-- Dataset excerpts follows --
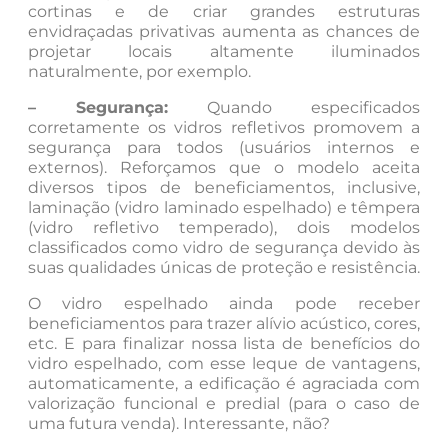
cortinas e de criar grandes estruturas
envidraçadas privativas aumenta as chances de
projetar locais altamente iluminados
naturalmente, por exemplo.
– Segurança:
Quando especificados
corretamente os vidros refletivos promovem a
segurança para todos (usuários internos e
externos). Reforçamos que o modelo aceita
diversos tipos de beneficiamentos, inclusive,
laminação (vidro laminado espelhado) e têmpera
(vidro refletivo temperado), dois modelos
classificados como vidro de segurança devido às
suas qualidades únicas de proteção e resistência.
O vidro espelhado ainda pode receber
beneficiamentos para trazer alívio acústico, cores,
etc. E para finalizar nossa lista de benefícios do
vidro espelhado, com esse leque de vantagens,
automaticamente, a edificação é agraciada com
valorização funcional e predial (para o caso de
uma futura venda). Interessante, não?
-- Dataset excerpts concluded --
-- Dataset excerpts follows --
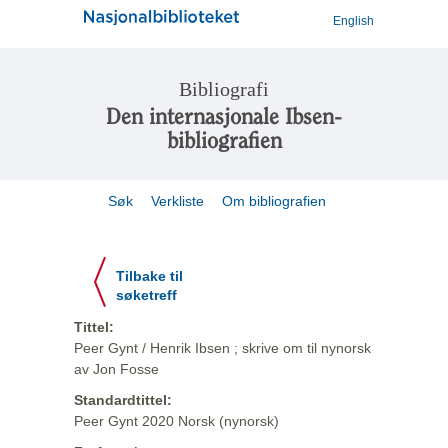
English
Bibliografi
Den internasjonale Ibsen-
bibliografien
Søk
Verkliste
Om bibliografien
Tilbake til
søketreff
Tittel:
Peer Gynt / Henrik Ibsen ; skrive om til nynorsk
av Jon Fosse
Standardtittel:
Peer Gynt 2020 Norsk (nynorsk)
-- Dataset excerpts concluded --
Exercise aim: Scan the entries above for the string "Peer", and copy every line where it turns up.

Exercise response:
Peer Gynt / Henrik Ibsen ; skrive om til nynorsk
Peer Gynt 2020 Norsk (nynorsk)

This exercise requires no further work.